■ **Exercise instructions**
Using the records below, copy every line that holds the string "center".

■ **Data provided**
—————
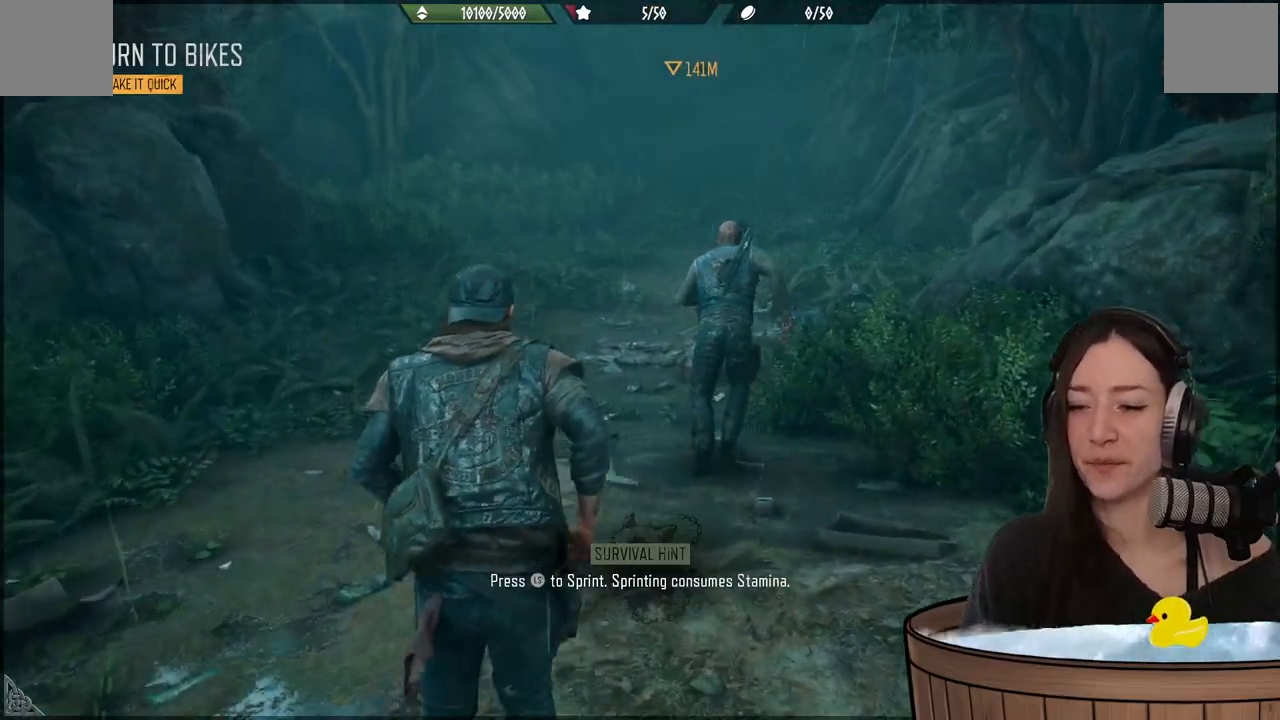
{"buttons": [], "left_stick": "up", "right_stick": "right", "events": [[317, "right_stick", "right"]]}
—————
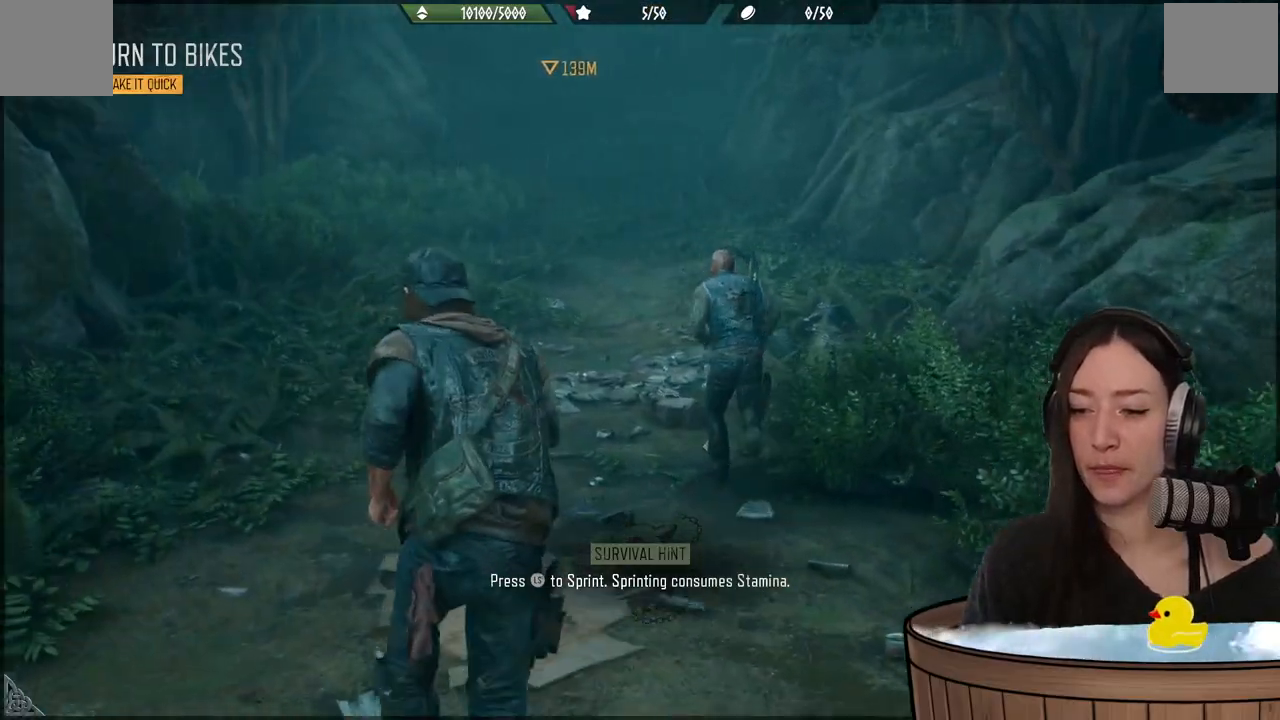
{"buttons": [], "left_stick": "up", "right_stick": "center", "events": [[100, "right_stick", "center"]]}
—————
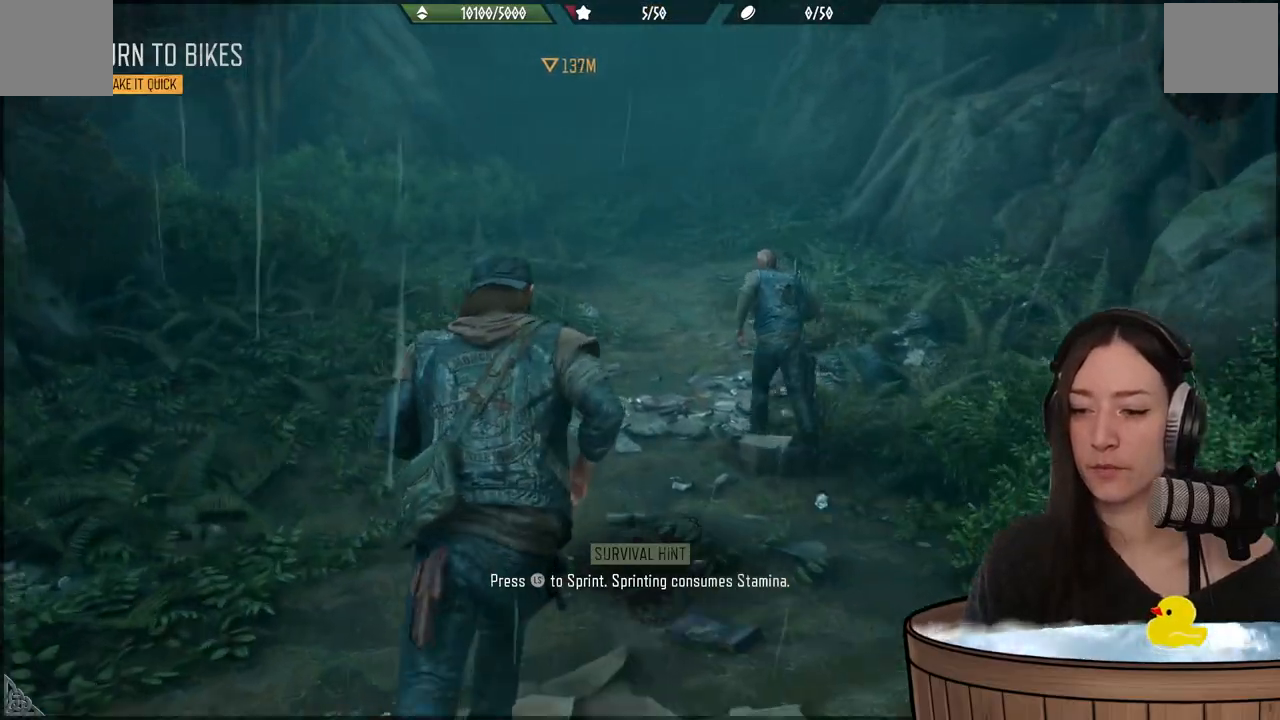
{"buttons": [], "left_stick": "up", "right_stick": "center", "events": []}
—————
■ **Result of this exercise**
{"buttons": [], "left_stick": "up", "right_stick": "center", "events": [[100, "right_stick", "center"]]}
{"buttons": [], "left_stick": "up", "right_stick": "center", "events": []}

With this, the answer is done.